Tables do not have to be that way. This is exactly what we have.
Offices table has opening / closing times for offices. This table can be 365 days per office, since the opening / closing times are not the same. Please note that this can be up to 1000 offices. This makes approximately 365,000 entries in the table.
People have a connection / vacation time. This is clearly more restrictive than an office. Again, every day of the year, people can have different hours of visits. Each office has about 50 people. This amounts to 1,000 offices * 365 days * 50 employees = 18,250,000 records.
Schedule - who will meet whom. Each person can have up to 10 appointments per day. Yes, at the moment this can easily make 182.5 million rows in this table.
Nothing strange but big numbers. What the application needs to do is provide an office, a person to meet and a duration, show the first 5 available dates.
From what we believe, this application will completely destroy our server. We just desperately need it. The first thing we thought was "this is generally impossible." But hey! everything is possible in software, right?
PS: If someone thinks of a better approach that makes the application viable, we REALLY evaluate it.
Thanks so much for reading. Hope some hardcore programmer can lend a hand to us.
UPDATE:
For testing purposes, we created two exactly the same tables:
meetings and offices (id, profesional, start, stop).

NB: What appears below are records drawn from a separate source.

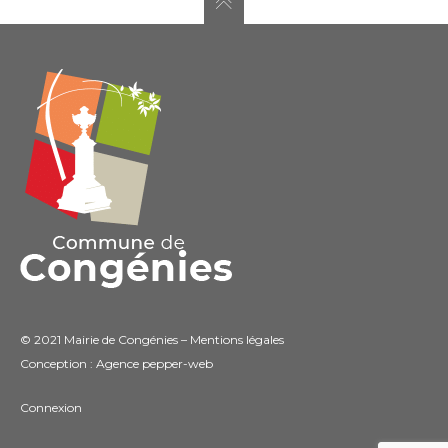
© 2021 Mairie de Congénies –
Mentions légales
Conception : Agence
pepper-web
Connexion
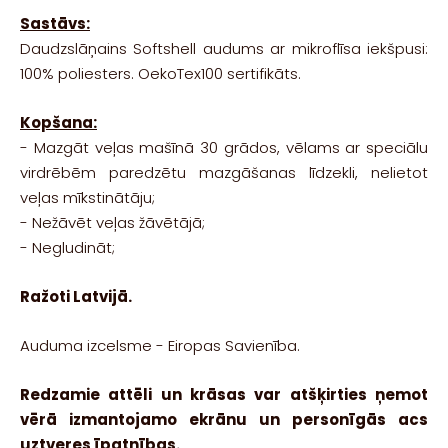
Sastāvs:
Daudzslāņains Softshell audums ar mikroflīsa iekšpusi:
100% poliesters. OekoTex100 sertifikāts.
Kopšana:
-
Mazgāt veļas mašīnā 30 grādos, vēlams ar speciālu
virdrēbēm paredzētu mazgāšanas līdzekli, n
elietot
veļas mīkstinātāju;
-
Nežāvēt veļas žāvētājā;
-
Negludināt;
Ražoti Latvijā.
Auduma izcelsme - Eiropas Savienība.
Redzamie attēli un krāsas var atšķirties ņemot
vērā izmantojamo ekrānu un personīgās acs
uztveres īpatnības.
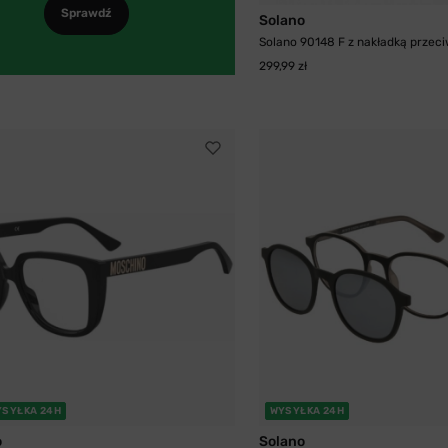
Sprawdź
Solano
Solano 90148 F z nakładką przeci
299,99 zł
YSYŁKA 24H
WYSYŁKA 24H
o
Solano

The identifier is primary, the rest is the BTREE index. SQL is something like this (which does not work 100%):
SELECT a.profesional, a.stop AS desde, Min(b.start) AS hasta FROM meetings AS a JOIN meetings AS b ON a.profesional=b.profesional AND a.stop < b.start WHERE a.profesional = 1 AND b.profesional = 1 GROUP BY a.start UNION SELECT m.profesional, MIN(m.start), MIN(j.start) FROM offices m JOIN meetings j ON j.profesional = m.profesional WHERE j.profesional = 1 AND m.profesional = 1 UNION SELECT m.profesional, MAX(j.stop), MAX(m.stop) FROM offices m JOIN meetings j ON j.profesional = m.profesional WHERE j.profesional = 1 AND m.profesional = 1 ORDER BY desde ASC
We have done the following. Add only 1 office with 240 days. Each day has 8 meetings, which is a total of about 2,000 lines. To complete such a request, 2.6 (!) Seconds are required. Is the request incorrect? Can I rewrite it?